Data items

──────────────────────────────

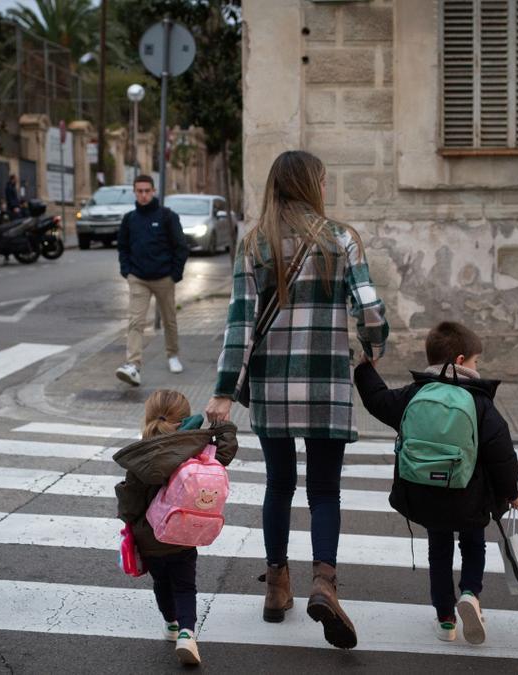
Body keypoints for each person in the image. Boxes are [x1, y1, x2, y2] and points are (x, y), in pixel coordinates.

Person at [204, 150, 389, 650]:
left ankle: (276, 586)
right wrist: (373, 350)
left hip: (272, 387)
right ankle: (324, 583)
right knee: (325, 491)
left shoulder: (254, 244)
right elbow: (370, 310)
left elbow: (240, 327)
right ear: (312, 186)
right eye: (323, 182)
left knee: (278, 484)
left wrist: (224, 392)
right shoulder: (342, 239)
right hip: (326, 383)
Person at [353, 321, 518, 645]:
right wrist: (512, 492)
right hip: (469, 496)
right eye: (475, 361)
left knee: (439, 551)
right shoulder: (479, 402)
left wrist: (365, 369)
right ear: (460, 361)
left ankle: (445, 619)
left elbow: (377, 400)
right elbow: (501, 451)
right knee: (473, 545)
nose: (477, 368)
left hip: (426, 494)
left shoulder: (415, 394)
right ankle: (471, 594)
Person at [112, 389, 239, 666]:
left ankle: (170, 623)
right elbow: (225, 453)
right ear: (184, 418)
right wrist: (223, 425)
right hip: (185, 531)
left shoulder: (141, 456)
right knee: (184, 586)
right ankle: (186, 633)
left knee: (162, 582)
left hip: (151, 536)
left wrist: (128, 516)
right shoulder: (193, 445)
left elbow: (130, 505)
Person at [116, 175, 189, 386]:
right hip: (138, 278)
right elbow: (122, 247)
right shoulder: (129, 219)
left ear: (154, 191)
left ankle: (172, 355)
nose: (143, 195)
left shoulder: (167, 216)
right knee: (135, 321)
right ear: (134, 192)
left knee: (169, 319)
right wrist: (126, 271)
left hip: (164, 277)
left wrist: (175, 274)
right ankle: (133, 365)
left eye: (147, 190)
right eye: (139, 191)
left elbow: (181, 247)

──────────────────────────────

EXERCISE DETAILS -> For the string "ankle", search the preceding data and copy every line that includes it.

RESPONSE ->
left ankle: (276, 586)
right ankle: (324, 583)
left ankle: (445, 619)
right ankle: (471, 594)
left ankle: (170, 623)
right ankle: (186, 633)
left ankle: (172, 355)
right ankle: (133, 365)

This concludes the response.